* Input data:
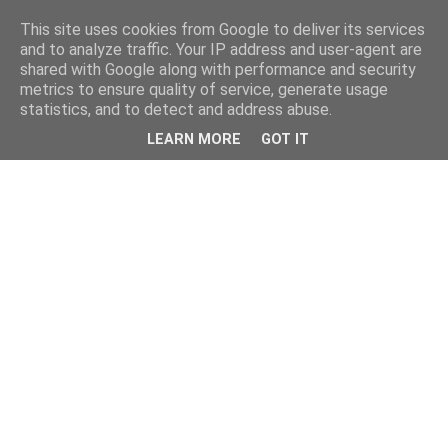
This site uses cookies from Google to deliver its services
and to analyze traffic. Your IP address and user-agent are
shared with Google along with performance and security
metrics to ensure quality of service, generate usage
statistics, and to detect and address abuse.
LEARN MORE
GOT IT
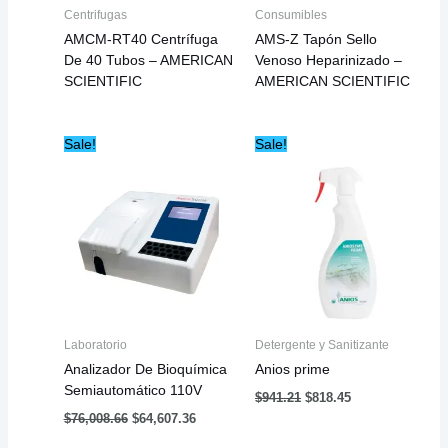
Centrifugas
Consumibles
AMCM-RT40 Centrífuga
AMS-Z Tapón Sello
De 40 Tubos – AMERICAN
Venoso Heparinizado –
SCIENTIFIC
AMERICAN SCIENTIFIC
Original
Current
Original
Current
Sale!
Sale!
price
price
price
price
was:
is:
was:
is:
$76,008.66.
$64,607.36.
$941.21.
$818.45.
Laboratorio
Detergente y Sanitizante
Analizador De Bioquímica
Anios prime
Semiautomático 110V
$
941.21
$
818.45
$
76,008.66
$
64,607.36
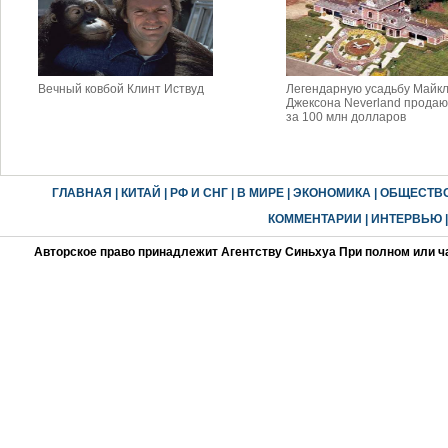
Вечный ковбой Клинт Иствуд
Легендарную усадьбу Майк
Джексона Neverland продаю
за 100 млн долларов
ГЛАВНАЯ
|
КИТАЙ
|
РФ И СНГ
|
В МИРЕ
|
ЭКОНОМИКА
|
ОБЩЕСТВ
КОММЕНТАРИИ
|
ИНТЕРВЬЮ
Авторское право принадлежит Агентству Синьхуа При полном или ч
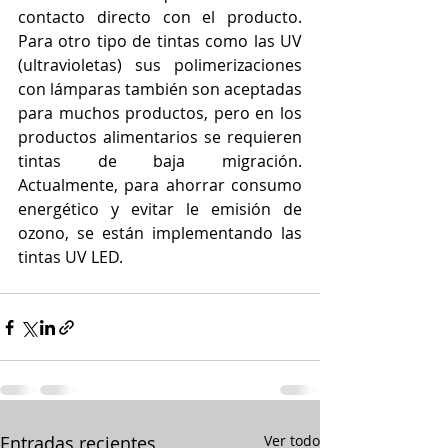
contacto directo con el producto. 
Para otro tipo de tintas como las UV 
(ultravioletas) sus polimerizaciones 
con lámparas también son aceptadas 
para muchos productos, pero en los 
productos alimentarios se requieren 
tintas de baja migración. 
Actualmente, para ahorrar consumo 
energético y evitar le emisión de 
ozono, se están implementando las 
tintas UV LED.
Entradas recientes
Ver todo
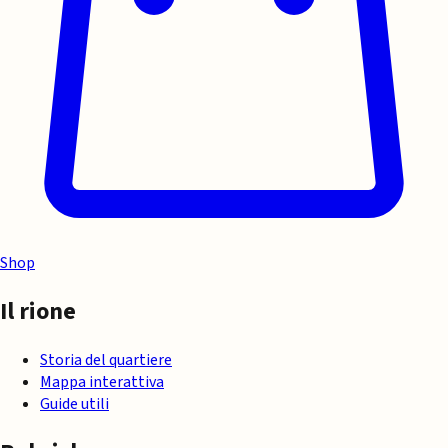
Shop
Il rione
Storia del quartiere
Mappa interattiva
Guide utili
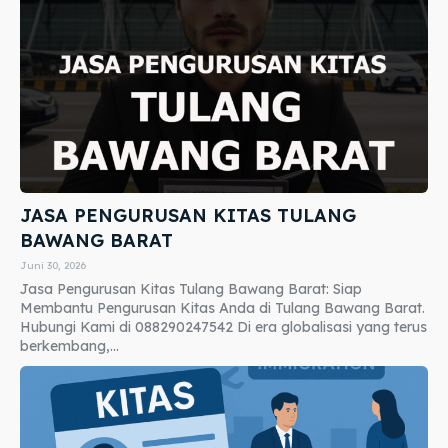
JASA PENGURUSAN KITAS TULANG
BAWANG BARAT
Juni 30, 2026
Jasa Pengurusan Kitas Tulang Bawang Barat: Siap
Membantu Pengurusan Kitas Anda di Tulang Bawang Barat.
Hubungi Kami di 088290247542 Di era globalisasi yang terus
berkembang,...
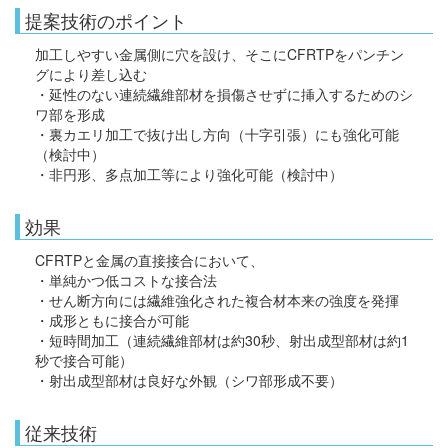
提案技術のポイント
加工しやすい金属側に穴を設け、そこにCFRTPをパンチン
グにより差し込む
・延性のない連続繊維部材を損傷させずに挿入するためのシ
ワ部を形成
・裏カエリ加工で抜け出し方向（十字引張）にも強化可能
（検討中）
・非円形、多点加工等により強化可能（検討中）
効果
CFRTPと金属の直接接合において、
・単純かつ低コストな接合法
・せん断方向には繊維強化された複合材本来の強度を発揮
・成形ともに接合が可能
・短時間加工（連続繊維部材は約30秒、射出成型部材は約1
秒で接合可能）
・射出成型部材は良好な外観（シワ部形成不要）
従来技術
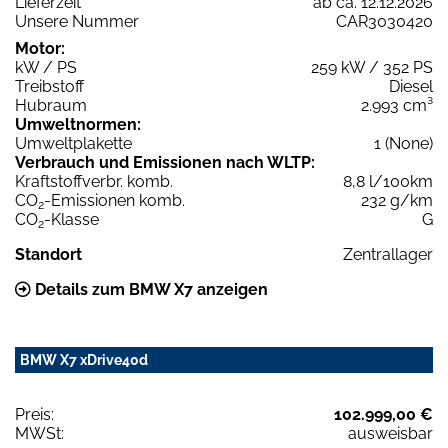
Lieferzeit
ab ca. 12.12.2026
Unsere Nummer
CAR3030420
Motor:
kW / PS
259 kW / 352 PS
Treibstoff
Diesel
Hubraum
2.993 cm³
Umweltnormen:
Umweltplakette
1 (None)
Verbrauch und Emissionen nach WLTP:
Kraftstoffverbr. komb.
8,8 l/100km
CO
-Emissionen komb.
232 g/km
2
CO
-Klasse
G
2
Standort
Zentrallager
Details zum BMW X7 anzeigen
BMW X7 xDrive40d
Preis:
102.999,00 €
MWSt:
ausweisbar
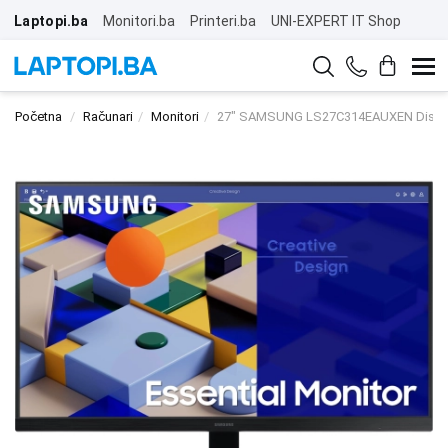
Laptopi.ba
Monitori.ba
Printeri.ba
UNI-EXPERT IT Shop
Početna
Računari
Monitori
27" SAMSUNG LS27C314EAUXEN Displ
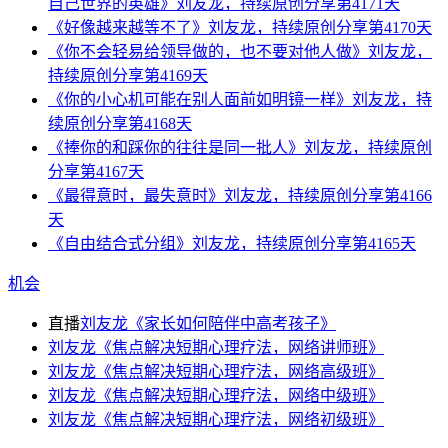
自己世界的英雄》刘友龙，持续原创分享第4171天
《好像越来越等不了》刘友龙，持续原创分享第4170天
《你不会轻易给领导做的，也不要对他人做》刘友龙，
持续原创分享第4169天
《你的小心机可能在别人面前如明镜一样》刘友龙，持
续原创分享第4168天
《捧你的和踩你的往往是同一批人》刘友龙，持续原创
分享第4167天
《最得意时，最失意时》刘友龙，持续原创分享第4166
天
《自由结合式分组》刘友龙，持续原创分享第4165天
机会
直播
刘友龙《家长如何陪伴中高考孩子》
刘友龙《焦点解决短期心理疗法，网络讲师班》
刘友龙《焦点解决短期心理疗法，网络高级班》
刘友龙《焦点解决短期心理疗法，网络中级班》
刘友龙《焦点解决短期心理疗法，网络初级班》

* Action item: Go through the material and select each line with the string "komb" in it.

* Reply:
Kraftstoffverbr. komb.
-Emissionen komb.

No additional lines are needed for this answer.